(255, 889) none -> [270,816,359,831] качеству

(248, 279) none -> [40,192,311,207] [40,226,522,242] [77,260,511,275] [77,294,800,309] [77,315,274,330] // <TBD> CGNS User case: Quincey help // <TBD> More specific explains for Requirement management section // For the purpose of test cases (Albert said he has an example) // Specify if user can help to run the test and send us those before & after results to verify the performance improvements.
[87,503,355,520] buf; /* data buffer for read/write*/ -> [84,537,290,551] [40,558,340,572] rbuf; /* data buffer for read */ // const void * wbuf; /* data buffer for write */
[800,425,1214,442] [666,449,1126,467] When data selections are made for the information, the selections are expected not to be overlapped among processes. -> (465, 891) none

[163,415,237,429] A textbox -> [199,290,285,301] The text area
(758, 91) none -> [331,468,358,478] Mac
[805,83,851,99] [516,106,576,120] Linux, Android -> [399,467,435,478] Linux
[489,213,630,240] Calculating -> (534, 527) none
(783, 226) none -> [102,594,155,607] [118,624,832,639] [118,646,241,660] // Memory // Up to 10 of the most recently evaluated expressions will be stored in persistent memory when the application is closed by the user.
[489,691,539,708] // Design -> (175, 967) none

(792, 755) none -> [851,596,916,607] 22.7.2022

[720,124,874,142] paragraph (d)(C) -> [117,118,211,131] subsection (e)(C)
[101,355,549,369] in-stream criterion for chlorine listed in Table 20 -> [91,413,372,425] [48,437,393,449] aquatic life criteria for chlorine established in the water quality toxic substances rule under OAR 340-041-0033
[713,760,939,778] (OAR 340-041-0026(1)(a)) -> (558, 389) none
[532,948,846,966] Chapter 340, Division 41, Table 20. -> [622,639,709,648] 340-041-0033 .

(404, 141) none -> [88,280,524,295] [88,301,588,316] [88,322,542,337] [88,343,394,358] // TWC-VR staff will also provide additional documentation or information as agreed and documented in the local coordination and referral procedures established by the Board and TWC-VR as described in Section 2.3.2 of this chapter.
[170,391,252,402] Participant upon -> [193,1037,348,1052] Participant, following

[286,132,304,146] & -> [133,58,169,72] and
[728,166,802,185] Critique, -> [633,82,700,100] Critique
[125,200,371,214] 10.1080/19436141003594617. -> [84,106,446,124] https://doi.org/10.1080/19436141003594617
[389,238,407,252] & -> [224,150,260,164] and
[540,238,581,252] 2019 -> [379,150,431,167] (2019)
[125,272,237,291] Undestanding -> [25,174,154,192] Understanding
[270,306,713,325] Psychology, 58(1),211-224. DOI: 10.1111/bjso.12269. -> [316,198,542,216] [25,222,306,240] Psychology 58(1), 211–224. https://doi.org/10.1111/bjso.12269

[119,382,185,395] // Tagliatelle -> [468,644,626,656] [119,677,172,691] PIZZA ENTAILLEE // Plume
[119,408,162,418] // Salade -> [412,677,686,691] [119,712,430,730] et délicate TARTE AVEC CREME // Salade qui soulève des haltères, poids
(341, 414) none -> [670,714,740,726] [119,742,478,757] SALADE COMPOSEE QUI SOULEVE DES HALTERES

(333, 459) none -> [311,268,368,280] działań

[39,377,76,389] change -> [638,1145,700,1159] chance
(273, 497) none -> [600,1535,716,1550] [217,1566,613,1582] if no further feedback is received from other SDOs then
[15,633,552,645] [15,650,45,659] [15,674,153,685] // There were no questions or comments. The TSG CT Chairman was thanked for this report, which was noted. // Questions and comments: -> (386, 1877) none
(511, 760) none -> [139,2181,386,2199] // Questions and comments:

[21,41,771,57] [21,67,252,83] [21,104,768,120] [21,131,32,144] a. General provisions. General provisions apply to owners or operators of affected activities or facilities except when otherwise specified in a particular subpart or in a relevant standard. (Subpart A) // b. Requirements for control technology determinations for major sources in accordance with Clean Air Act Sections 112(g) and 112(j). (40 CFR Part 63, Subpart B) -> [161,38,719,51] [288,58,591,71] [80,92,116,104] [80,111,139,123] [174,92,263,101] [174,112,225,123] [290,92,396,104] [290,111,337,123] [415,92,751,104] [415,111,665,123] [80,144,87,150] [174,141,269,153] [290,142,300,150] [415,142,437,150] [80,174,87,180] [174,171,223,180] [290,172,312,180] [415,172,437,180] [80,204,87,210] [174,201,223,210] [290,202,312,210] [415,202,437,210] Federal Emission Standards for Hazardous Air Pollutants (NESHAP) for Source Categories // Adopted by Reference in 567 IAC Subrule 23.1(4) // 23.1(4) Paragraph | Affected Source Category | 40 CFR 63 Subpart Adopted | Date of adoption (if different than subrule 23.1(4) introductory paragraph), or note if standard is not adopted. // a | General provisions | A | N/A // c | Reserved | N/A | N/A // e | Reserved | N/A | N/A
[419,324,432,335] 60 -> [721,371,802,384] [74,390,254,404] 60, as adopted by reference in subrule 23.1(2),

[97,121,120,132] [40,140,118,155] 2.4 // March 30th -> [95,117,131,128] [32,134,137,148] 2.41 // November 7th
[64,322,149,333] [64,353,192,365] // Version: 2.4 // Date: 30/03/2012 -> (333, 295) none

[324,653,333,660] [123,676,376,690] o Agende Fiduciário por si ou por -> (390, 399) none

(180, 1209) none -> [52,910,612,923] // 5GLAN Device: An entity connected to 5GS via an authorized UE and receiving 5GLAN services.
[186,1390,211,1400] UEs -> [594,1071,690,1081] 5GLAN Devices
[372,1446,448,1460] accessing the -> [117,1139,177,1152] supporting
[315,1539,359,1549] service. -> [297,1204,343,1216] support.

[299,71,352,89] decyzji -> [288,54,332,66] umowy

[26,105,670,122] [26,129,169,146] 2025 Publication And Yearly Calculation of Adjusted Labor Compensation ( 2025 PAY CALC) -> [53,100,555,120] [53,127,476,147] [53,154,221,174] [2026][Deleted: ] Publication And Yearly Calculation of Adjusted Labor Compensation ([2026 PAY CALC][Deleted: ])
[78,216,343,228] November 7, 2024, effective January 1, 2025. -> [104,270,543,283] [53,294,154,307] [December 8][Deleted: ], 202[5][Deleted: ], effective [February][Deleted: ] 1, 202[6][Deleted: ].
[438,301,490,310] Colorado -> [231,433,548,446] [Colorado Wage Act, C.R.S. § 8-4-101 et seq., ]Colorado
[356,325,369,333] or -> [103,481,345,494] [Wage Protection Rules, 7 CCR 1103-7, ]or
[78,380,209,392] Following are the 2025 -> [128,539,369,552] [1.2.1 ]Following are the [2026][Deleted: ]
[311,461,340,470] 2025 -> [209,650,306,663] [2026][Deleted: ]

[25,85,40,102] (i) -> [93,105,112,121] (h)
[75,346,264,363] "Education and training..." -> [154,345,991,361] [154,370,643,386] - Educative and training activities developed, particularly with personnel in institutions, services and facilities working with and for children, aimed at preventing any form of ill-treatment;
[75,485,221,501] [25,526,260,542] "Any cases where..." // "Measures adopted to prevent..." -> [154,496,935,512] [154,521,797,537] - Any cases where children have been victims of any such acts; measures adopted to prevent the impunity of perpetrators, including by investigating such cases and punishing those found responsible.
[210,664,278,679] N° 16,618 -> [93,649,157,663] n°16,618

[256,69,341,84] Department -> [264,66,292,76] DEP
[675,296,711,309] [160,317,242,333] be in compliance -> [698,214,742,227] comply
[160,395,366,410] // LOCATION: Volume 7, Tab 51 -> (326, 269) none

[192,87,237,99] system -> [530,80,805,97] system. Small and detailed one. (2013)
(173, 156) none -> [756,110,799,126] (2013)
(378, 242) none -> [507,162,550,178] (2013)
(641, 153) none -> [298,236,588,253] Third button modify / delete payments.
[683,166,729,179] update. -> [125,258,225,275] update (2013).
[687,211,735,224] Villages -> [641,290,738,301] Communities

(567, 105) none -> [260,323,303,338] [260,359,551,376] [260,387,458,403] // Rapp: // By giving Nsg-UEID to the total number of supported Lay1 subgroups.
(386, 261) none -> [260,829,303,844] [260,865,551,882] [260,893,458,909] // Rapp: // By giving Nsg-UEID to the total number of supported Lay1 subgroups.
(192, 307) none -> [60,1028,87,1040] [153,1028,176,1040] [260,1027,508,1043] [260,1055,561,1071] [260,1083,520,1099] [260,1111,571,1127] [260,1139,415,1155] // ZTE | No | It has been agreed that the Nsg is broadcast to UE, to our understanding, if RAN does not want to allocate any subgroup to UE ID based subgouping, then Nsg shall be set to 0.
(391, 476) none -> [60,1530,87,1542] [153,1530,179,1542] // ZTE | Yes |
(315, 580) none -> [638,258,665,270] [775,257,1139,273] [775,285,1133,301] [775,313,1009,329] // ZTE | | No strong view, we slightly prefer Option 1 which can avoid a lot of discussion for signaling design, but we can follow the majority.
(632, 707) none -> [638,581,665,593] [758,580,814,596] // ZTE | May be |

_ _ _ _ _

Job item - In your answer, include only the lines above starting at the line that holds "[311,461,340,470] 2025 ->" and ending at the line that holds "(386, 261) none", copied exactly.

Answer to this exercise -
[311,461,340,470] 2025 -> [209,650,306,663] [2026][Deleted: ]

[25,85,40,102] (i) -> [93,105,112,121] (h)
[75,346,264,363] "Education and training..." -> [154,345,991,361] [154,370,643,386] - Educative and training activities developed, particularly with personnel in institutions, services and facilities working with and for children, aimed at preventing any form of ill-treatment;
[75,485,221,501] [25,526,260,542] "Any cases where..." // "Measures adopted to prevent..." -> [154,496,935,512] [154,521,797,537] - Any cases where children have been victims of any such acts; measures adopted to prevent the impunity of perpetrators, including by investigating such cases and punishing those found responsible.
[210,664,278,679] N° 16,618 -> [93,649,157,663] n°16,618

[256,69,341,84] Department -> [264,66,292,76] DEP
[675,296,711,309] [160,317,242,333] be in compliance -> [698,214,742,227] comply
[160,395,366,410] // LOCATION: Volume 7, Tab 51 -> (326, 269) none

[192,87,237,99] system -> [530,80,805,97] system. Small and detailed one. (2013)
(173, 156) none -> [756,110,799,126] (2013)
(378, 242) none -> [507,162,550,178] (2013)
(641, 153) none -> [298,236,588,253] Third button modify / delete payments.
[683,166,729,179] update. -> [125,258,225,275] update (2013).
[687,211,735,224] Villages -> [641,290,738,301] Communities

(567, 105) none -> [260,323,303,338] [260,359,551,376] [260,387,458,403] // Rapp: // By giving Nsg-UEID to the total number of supported Lay1 subgroups.
(386, 261) none -> [260,829,303,844] [260,865,551,882] [260,893,458,909] // Rapp: // By giving Nsg-UEID to the total number of supported Lay1 subgroups.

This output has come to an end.